6 months ago around xmas 5 of us each did a big barley wine for a long secondary ferment in a Larks barrel. Bottling happens next weekend, hoping it's sitting around 11% or so.
My portion was 11.25kg of grain as a single infusion BIAB effort in a 44 litre urn with ZERO headspace. Took about 8 hours on brew day, all the usual palaver culminating with the god damn bag being too heavy to lift out and resulting in scooping grain out with a colander into another strainer :(
Gravity was 1.078 before the boil, after a coupla hours ended up with 19 litres into the fermenter at 1.102. So much trub! Like 6.5 litres.
No DME, dex etc but I don't reckon I'd be doing it this way again, too hard. Tasted freaky strong after 3 weeks in primary down to 1.026, and the word from the fella who had the barrel with all the others in it was that it kept bubbling for a good few weeks.
Have a bottle I kept aside to condition with no sugar added, will crack it in another 6 months on the anniversary of brewing to see how it compares to the blend.
cheers!
 
takai said:
I brewed a 12.3% (higher ABV bottled) on Australia Day, 10.8kg of grain into the urn, using all 43L of volume.
10932081_1565018290411007_1745213599_n.jpg

Bag sparged as well to get the volume back.

Ended up at 1.113 OG with 1.019 FG with a 15g pack of US05
Out of curosity, what'd you mash at mate?

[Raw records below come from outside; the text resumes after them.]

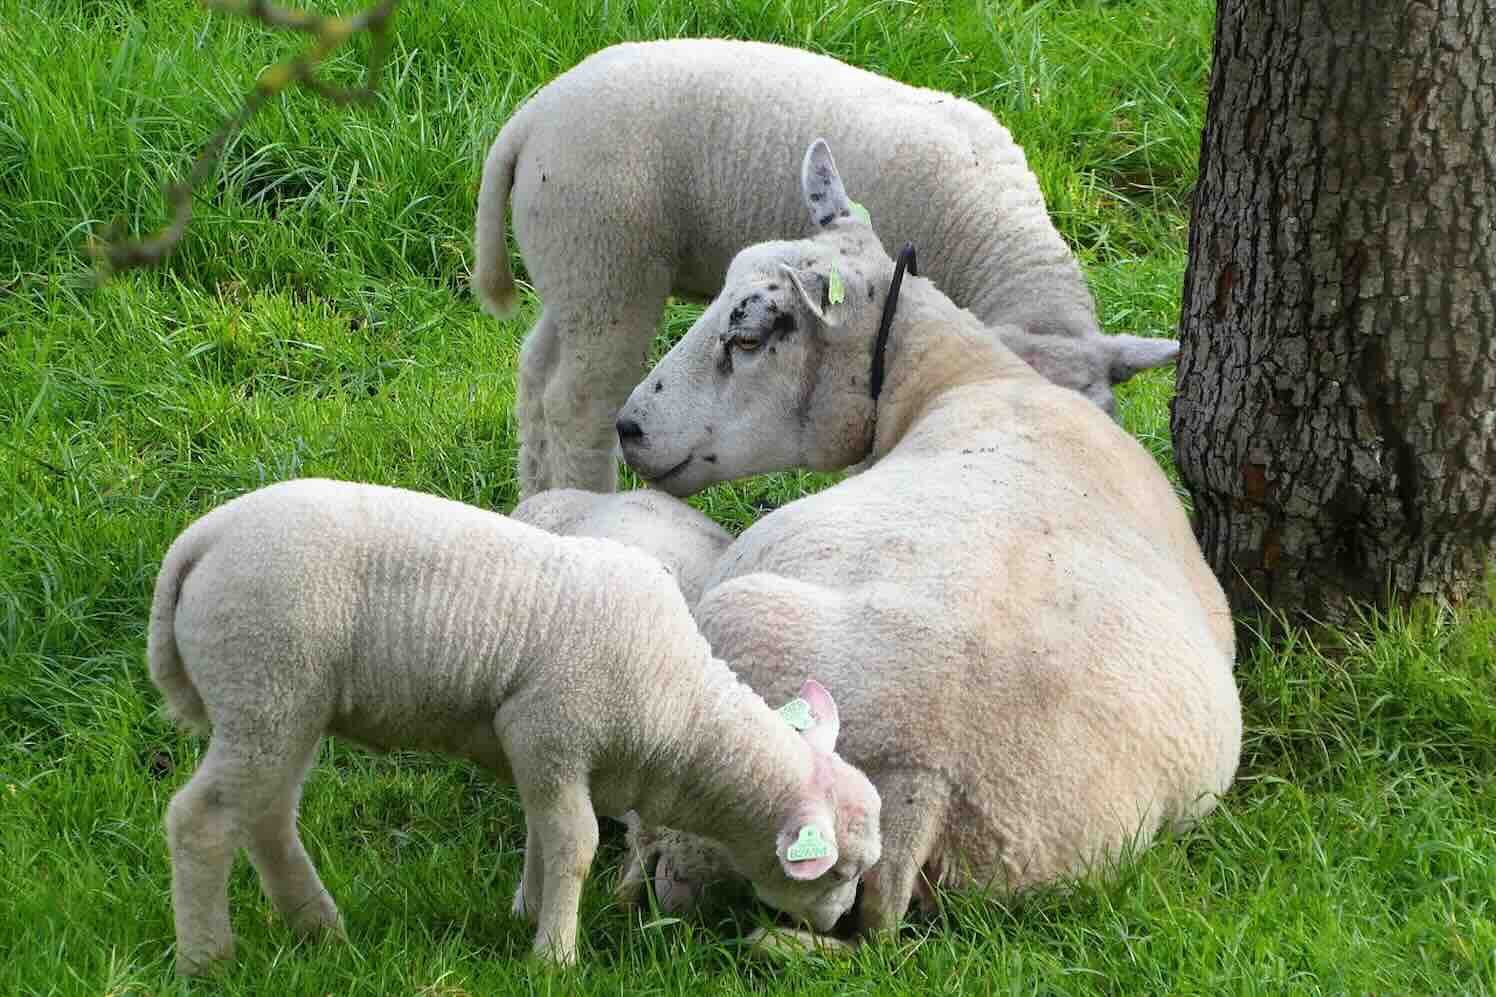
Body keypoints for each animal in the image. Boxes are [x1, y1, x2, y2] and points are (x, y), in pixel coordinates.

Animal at [473, 38, 1181, 498]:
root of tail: (528, 120)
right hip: (607, 262)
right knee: (577, 402)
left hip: (571, 271)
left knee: (535, 375)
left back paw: (535, 499)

That's awesome attenuation for a RIS, especially for one pack of us05! By the looks of it, I'm sure it smelt awesome while mashing and boiling, and even more once drinking :icon_drool2:
 
I do 1120 biab 24l into fermenter from crown urn.

Split boil 3 ways. triples your evaporation.

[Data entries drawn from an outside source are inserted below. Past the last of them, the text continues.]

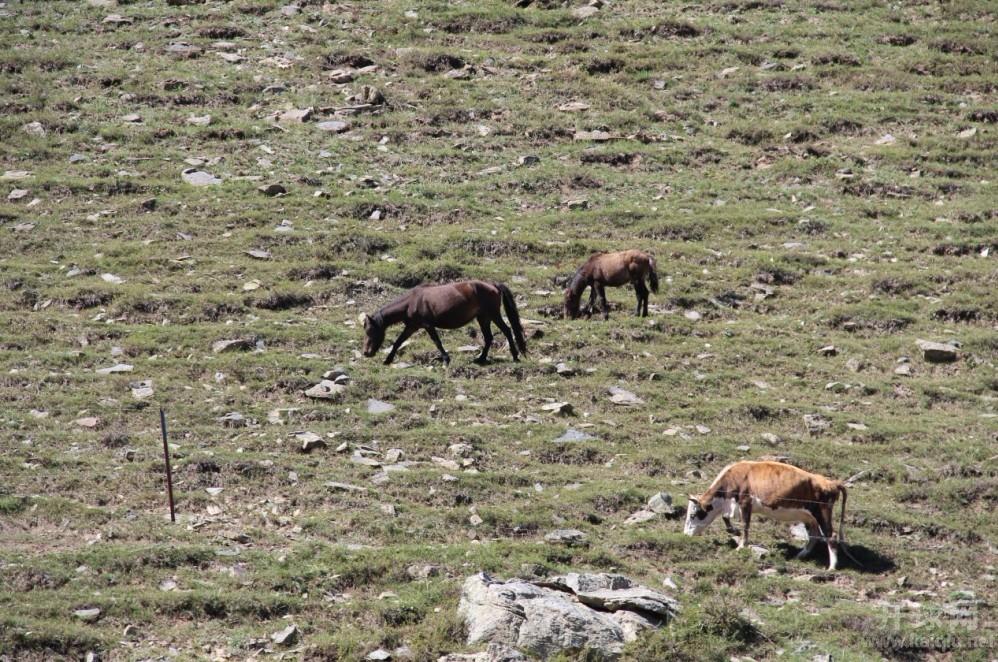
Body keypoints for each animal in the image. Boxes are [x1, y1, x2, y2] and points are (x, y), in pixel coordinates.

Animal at [361, 281, 528, 365]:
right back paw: (480, 359)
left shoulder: (427, 326)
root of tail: (494, 285)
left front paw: (446, 360)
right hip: (483, 318)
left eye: (371, 331)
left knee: (507, 330)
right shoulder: (412, 326)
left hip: (493, 315)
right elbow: (398, 342)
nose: (366, 353)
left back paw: (515, 356)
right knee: (489, 338)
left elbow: (437, 342)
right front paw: (387, 360)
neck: (411, 302)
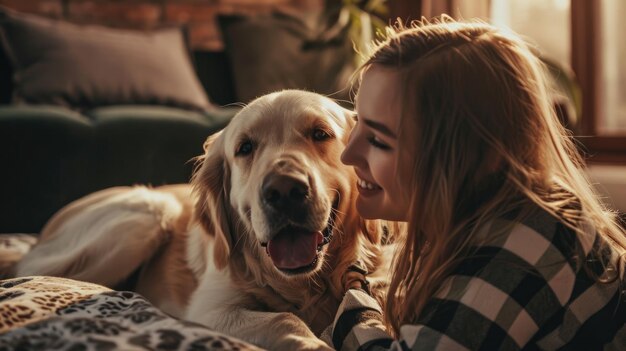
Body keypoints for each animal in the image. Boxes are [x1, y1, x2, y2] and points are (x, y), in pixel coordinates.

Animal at [14, 91, 386, 351]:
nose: (283, 190)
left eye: (320, 134)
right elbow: (284, 319)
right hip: (148, 213)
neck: (303, 286)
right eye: (245, 148)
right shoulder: (209, 310)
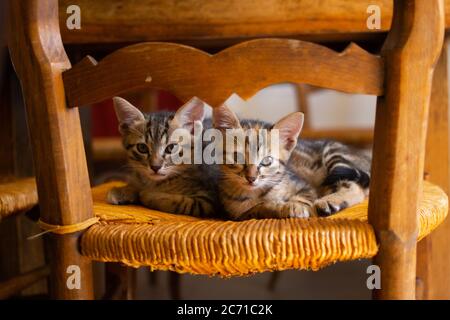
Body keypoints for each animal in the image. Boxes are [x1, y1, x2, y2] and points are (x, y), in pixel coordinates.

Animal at [213, 105, 370, 220]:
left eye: (267, 160)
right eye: (237, 157)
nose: (251, 178)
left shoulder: (305, 186)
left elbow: (303, 198)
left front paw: (296, 206)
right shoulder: (238, 214)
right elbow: (260, 207)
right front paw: (279, 206)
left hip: (333, 155)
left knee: (355, 187)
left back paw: (329, 202)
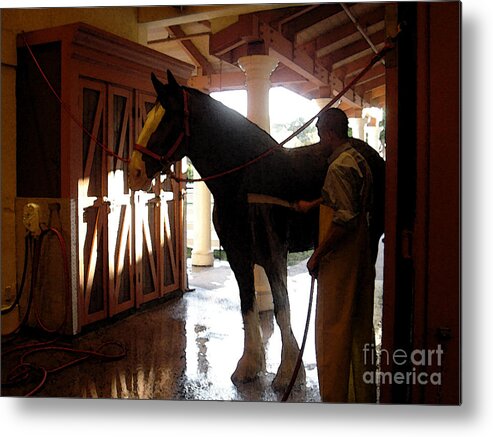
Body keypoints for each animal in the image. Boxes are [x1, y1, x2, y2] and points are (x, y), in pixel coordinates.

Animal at [130, 70, 330, 390]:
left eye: (169, 117)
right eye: (149, 115)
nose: (134, 172)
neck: (245, 180)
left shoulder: (274, 255)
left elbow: (281, 307)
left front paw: (288, 372)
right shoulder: (239, 255)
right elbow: (247, 305)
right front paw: (250, 365)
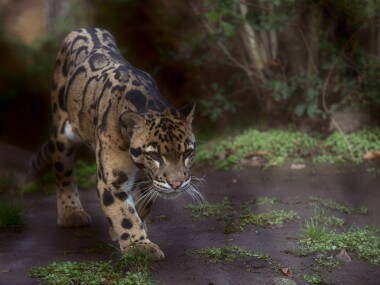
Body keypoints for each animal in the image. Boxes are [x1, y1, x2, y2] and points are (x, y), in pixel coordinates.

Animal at [30, 28, 203, 260]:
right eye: (154, 155)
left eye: (187, 153)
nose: (177, 184)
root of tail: (84, 28)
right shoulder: (112, 180)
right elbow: (125, 215)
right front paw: (139, 246)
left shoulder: (148, 182)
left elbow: (141, 207)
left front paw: (131, 232)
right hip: (60, 133)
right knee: (64, 174)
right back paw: (71, 213)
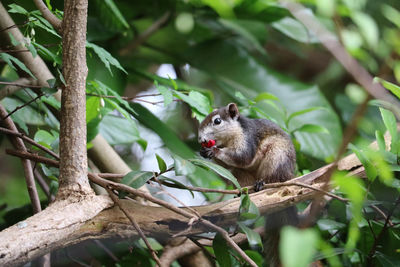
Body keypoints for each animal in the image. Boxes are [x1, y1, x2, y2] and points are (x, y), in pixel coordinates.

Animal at [198, 103, 298, 267]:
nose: (201, 139)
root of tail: (289, 176)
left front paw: (215, 150)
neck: (228, 139)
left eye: (217, 121)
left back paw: (263, 183)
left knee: (273, 177)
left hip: (276, 156)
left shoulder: (247, 141)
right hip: (240, 174)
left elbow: (243, 157)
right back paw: (244, 193)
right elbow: (227, 164)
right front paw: (204, 152)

and age for over 18 months.

They are my tips.
 
Recently brewed my 100th batch, but only my 6th brew on my newish full volume 3V gravity system. It is an American Barleywine, I hit 1.100 but only with the help of some DME.

Brewday went fine except it was the first time I have used whole cone hops on that system. They were homegrown and tied in with the whole 100th Anniversary thing. Getting it into the fermenter was a BIG pain!

Dumped it onto 1L of US05 yeast from a Pale Ale. Fermented down to 1.024 in 9 days so pretty happy with that. It is now cold conditioning in a keg, softly singing to me in my sleep 'come on, just a little sneaky sip, I know you want to leave it for a year but c'mon.........'
 
mje1980 said:
Why the adjunct bias?. Plenty of experienced Brewers make very nice high alc beers by adding DME to them to boost gravity. In the case of DME, it's made from grain so it isn't just sugar.
I'm just wondering what sort of efficiency people are capable of getting out of their grains and mash tun. And also just interested to know how strong you can make a beer before you need to start adding extra. I'm not a mean person. I don't hate adjuncts.
 
Just put an order in for two batches of grain - one all munich, and one red lagery thing. After reading this thread, I'm thinking about doing an iterative BIAB and using both grain bills in one.
 
hwall95 said:
Out of curosity, what'd you mash at mate? That's awesome attenuation for a RIS, especially for one pack of us05! By the looks of it, I'm sure it smelt awesome while mashing and boiling, and even more once drinking :icon_drool2:
Schedule: 80m@67, 10m@78, 90min boil

It isn't a RIS though, more of a double imperial/West Coast IPA. 117IBU in there too.